# START OF RECORDS SHOWN

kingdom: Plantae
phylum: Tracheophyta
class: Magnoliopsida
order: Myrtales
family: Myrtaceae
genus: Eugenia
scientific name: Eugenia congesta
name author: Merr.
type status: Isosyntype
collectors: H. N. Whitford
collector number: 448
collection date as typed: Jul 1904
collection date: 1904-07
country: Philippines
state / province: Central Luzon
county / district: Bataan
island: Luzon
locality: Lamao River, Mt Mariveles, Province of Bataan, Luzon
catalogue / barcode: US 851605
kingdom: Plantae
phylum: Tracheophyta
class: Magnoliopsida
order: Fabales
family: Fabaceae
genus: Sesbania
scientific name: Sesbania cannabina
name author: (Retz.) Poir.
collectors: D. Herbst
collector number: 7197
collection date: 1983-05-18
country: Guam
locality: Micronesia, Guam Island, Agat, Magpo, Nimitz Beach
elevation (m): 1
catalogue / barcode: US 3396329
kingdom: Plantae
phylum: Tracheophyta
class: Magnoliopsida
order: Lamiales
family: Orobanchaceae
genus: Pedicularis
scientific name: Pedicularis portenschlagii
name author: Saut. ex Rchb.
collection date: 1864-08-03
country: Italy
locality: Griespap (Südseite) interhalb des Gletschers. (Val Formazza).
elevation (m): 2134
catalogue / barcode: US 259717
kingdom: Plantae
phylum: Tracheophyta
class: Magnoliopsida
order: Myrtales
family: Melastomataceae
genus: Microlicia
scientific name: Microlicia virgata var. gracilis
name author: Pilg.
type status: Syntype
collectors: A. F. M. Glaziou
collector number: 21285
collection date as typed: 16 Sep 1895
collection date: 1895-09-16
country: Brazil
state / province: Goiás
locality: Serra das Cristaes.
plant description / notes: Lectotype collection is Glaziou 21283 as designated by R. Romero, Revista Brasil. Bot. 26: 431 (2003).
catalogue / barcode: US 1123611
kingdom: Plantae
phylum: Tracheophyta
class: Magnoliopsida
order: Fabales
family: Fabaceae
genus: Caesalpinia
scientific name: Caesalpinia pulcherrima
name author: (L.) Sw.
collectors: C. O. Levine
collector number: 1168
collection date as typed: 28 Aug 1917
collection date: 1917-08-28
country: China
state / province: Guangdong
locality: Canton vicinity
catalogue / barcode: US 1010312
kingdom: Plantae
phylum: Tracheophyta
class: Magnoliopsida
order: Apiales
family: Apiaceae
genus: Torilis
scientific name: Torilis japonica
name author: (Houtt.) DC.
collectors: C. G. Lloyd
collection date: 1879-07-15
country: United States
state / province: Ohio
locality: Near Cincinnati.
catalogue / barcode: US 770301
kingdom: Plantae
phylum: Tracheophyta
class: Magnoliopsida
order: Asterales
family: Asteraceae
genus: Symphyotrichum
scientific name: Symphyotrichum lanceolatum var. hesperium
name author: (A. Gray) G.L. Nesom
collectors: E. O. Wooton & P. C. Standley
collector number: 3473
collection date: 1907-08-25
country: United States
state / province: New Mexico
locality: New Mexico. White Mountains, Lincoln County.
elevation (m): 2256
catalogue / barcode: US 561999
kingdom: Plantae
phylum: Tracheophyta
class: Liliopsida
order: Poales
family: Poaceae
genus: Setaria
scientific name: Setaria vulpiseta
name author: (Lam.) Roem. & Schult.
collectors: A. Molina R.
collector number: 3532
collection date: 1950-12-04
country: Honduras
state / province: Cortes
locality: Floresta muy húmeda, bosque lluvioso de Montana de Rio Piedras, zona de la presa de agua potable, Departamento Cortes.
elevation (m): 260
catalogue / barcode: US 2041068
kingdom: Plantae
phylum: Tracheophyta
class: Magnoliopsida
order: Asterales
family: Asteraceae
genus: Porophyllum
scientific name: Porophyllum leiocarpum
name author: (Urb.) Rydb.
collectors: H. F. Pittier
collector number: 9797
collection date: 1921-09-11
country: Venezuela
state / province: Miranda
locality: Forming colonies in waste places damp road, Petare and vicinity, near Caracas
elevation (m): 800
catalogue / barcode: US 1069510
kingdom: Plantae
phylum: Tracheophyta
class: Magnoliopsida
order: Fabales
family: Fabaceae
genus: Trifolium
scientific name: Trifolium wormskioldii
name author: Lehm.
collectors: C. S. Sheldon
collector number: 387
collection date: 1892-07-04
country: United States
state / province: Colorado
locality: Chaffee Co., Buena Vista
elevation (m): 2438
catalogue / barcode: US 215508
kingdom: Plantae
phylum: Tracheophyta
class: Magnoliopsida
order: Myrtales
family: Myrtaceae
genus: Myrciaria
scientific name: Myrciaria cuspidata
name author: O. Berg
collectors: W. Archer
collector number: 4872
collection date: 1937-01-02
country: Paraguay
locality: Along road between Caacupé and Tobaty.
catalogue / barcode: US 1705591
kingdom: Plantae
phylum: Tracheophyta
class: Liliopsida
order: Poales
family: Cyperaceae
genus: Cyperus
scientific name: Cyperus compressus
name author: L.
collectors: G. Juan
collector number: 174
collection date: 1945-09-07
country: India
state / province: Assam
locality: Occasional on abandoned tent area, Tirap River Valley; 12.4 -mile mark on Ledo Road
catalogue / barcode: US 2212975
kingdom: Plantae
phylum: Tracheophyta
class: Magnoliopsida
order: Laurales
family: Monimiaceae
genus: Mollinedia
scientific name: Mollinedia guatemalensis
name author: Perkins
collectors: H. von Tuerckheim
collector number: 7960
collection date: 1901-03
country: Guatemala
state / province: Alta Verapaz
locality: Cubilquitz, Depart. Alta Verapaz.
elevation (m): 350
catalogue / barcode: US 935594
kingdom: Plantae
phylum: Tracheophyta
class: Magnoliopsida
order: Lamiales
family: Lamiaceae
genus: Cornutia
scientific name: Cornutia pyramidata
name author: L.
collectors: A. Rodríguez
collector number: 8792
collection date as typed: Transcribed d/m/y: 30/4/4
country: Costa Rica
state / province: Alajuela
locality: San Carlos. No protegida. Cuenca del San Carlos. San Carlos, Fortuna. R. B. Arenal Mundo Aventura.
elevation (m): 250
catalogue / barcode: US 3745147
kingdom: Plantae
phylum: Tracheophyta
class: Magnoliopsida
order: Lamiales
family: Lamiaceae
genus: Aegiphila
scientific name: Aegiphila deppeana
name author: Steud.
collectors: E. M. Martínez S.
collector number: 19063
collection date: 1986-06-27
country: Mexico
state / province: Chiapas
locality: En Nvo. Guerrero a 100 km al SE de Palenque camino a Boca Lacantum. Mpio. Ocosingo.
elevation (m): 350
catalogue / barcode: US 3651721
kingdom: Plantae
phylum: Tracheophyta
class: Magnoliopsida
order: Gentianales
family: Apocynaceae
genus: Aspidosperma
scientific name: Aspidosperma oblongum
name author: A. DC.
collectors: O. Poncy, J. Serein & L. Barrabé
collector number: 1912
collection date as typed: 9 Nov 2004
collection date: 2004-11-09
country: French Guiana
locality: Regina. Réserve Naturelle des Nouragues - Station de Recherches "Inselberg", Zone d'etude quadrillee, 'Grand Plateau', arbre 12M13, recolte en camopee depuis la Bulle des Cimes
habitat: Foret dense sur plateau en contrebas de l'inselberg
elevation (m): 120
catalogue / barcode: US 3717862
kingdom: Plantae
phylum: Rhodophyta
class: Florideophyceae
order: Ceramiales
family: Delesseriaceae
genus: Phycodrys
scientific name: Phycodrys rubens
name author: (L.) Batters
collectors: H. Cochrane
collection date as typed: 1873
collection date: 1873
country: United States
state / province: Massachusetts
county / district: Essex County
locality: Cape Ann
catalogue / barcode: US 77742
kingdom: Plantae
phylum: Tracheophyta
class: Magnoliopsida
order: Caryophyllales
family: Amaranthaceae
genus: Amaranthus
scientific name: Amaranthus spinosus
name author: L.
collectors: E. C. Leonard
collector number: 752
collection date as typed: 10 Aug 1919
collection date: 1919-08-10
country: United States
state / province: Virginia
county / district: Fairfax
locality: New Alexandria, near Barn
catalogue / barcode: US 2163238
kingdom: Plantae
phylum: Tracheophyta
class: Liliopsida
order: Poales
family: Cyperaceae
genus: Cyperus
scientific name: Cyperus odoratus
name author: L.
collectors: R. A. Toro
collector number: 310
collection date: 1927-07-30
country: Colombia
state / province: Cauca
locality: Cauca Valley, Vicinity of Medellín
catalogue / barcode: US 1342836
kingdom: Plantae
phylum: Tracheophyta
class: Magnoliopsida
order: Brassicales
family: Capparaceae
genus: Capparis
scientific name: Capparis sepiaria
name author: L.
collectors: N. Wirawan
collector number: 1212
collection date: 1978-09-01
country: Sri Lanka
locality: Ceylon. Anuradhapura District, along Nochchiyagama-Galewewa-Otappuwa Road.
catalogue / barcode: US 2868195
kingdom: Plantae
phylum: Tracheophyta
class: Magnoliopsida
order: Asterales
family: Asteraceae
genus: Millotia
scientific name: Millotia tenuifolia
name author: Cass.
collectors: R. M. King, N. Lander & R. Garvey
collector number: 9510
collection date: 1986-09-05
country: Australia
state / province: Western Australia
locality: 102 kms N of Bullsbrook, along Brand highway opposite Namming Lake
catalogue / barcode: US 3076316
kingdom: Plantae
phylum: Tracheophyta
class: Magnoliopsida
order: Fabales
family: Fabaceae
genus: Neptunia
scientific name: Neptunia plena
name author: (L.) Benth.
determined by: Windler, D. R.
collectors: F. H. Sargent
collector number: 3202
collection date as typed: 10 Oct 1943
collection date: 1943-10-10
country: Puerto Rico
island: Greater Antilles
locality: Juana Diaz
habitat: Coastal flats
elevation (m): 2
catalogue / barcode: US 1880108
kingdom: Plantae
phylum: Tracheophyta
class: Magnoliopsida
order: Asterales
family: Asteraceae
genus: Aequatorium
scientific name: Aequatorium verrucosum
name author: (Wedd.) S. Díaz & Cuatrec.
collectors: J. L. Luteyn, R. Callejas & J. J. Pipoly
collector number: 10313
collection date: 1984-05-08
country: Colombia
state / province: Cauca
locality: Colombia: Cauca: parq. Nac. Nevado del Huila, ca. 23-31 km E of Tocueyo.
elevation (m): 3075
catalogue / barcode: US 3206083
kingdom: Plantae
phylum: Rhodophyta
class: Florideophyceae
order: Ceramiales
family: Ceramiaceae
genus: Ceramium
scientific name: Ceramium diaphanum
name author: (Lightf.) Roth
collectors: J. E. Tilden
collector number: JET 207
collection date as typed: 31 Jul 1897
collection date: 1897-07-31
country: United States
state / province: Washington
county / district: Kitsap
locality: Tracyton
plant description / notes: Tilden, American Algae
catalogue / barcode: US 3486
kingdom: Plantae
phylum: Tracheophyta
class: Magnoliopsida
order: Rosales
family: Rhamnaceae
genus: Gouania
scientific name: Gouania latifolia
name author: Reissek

# END OF RECORDS SHOWN

**TASK TO COMPLETE**
Render the lines of the items above, from the very first line up to and including the line containing "scientific name: Sesbania cannabina", as a JSON list of strings. Use one string per line and leave out blank lines.

**ANSWER TO THIS EXERCISE**
[
  "kingdom: Plantae",
  "phylum: Tracheophyta",
  "class: Magnoliopsida",
  "order: Myrtales",
  "family: Myrtaceae",
  "genus: Eugenia",
  "scientific name: Eugenia congesta",
  "name author: Merr.",
  "type status: Isosyntype",
  "collectors: H. N. Whitford",
  "collector number: 448",
  "collection date as typed: Jul 1904",
  "collection date: 1904-07",
  "country: Philippines",
  "state / province: Central Luzon",
  "county / district: Bataan",
  "island: Luzon",
  "locality: Lamao River, Mt Mariveles, Province of Bataan, Luzon",
  "catalogue / barcode: US 851605",
  "kingdom: Plantae",
  "phylum: Tracheophyta",
  "class: Magnoliopsida",
  "order: Fabales",
  "family: Fabaceae",
  "genus: Sesbania",
  "scientific name: Sesbania cannabina"
]